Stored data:
○ ○ ○
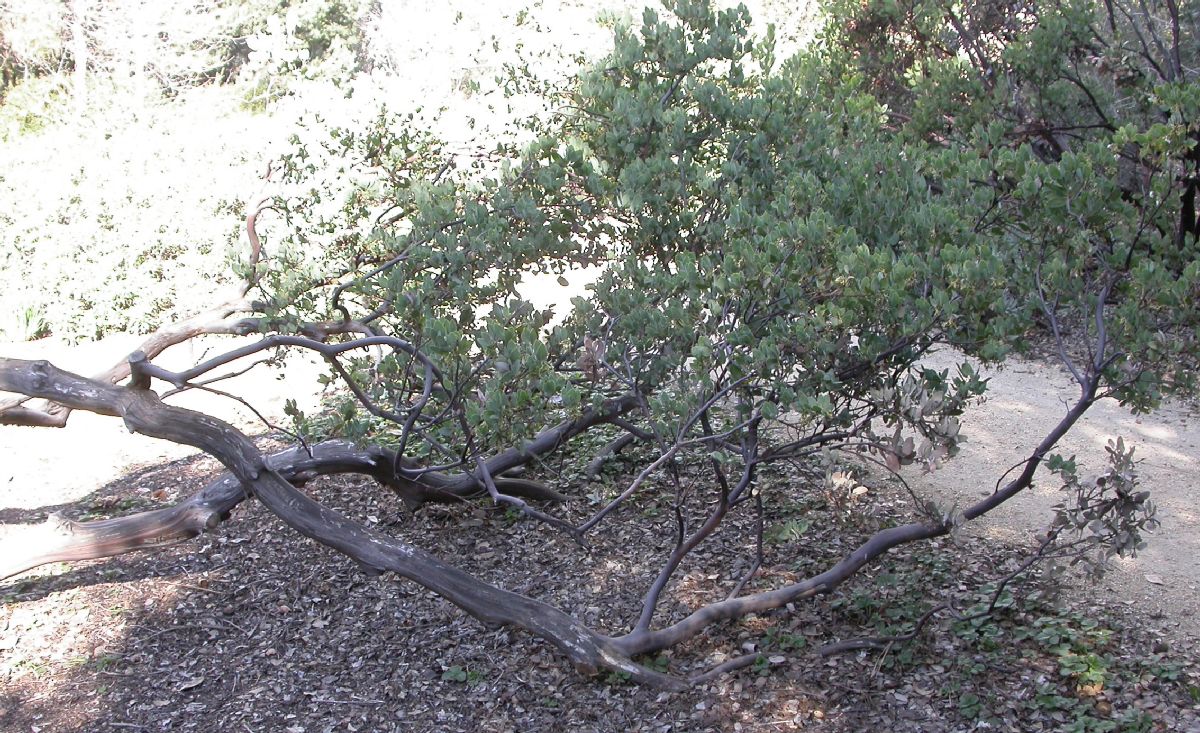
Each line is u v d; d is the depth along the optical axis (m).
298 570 6.23
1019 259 4.76
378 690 5.03
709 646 5.07
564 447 7.40
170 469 8.09
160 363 10.77
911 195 5.12
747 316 4.25
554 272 5.70
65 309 11.47
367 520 6.72
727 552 5.89
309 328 5.25
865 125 6.35
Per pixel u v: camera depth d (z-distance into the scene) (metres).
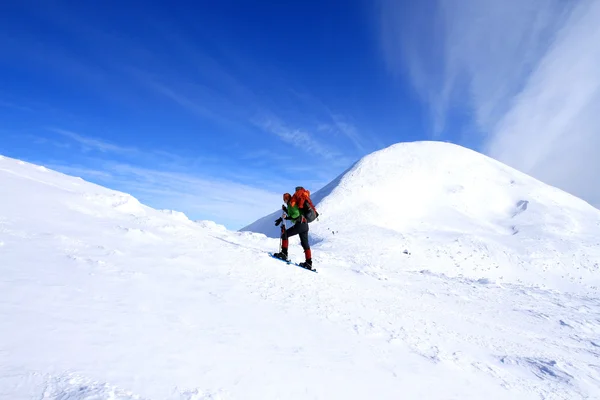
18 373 1.89
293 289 6.09
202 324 3.54
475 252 32.56
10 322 2.42
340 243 32.06
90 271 3.94
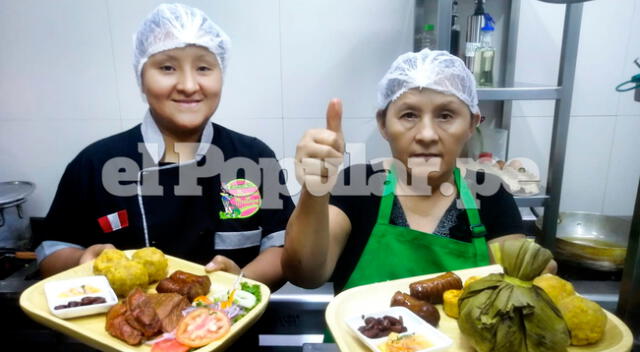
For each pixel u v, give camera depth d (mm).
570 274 1326
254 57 1570
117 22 1532
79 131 1624
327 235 751
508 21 1568
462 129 868
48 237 1111
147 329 719
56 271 1037
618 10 1545
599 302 988
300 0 1531
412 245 911
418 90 852
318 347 701
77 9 1523
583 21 1563
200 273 949
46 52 1556
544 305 601
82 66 1566
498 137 1536
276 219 1131
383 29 1552
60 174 1661
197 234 1075
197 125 1007
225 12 1532
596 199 1714
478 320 606
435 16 1357
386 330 682
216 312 765
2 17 1528
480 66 1396
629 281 710
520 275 618
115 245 1092
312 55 1572
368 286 818
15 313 1218
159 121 1056
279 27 1550
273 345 1107
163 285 879
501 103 1637
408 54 914
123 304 791
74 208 1102
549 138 1646
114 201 1068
○ ○ ○
--- WHAT TO PRODUCE ---
Text only, no pictures: please print exactly the lines above from the line with "309 328 5.25" up to and including the line with "508 21 1568", and nothing else.

--- SOLUTION TO THE EXERCISE ---
309 328 5.25
865 125 6.35
Per pixel u v: camera depth d (z-distance into the scene) (metres).
18 373 1.89
293 289 6.09
202 324 3.54
475 252 32.56
10 322 2.42
340 243 32.06
90 271 3.94
For each pixel u v, give camera depth d (mm).
570 274 1326
254 57 1570
117 22 1532
79 131 1624
327 235 751
508 21 1568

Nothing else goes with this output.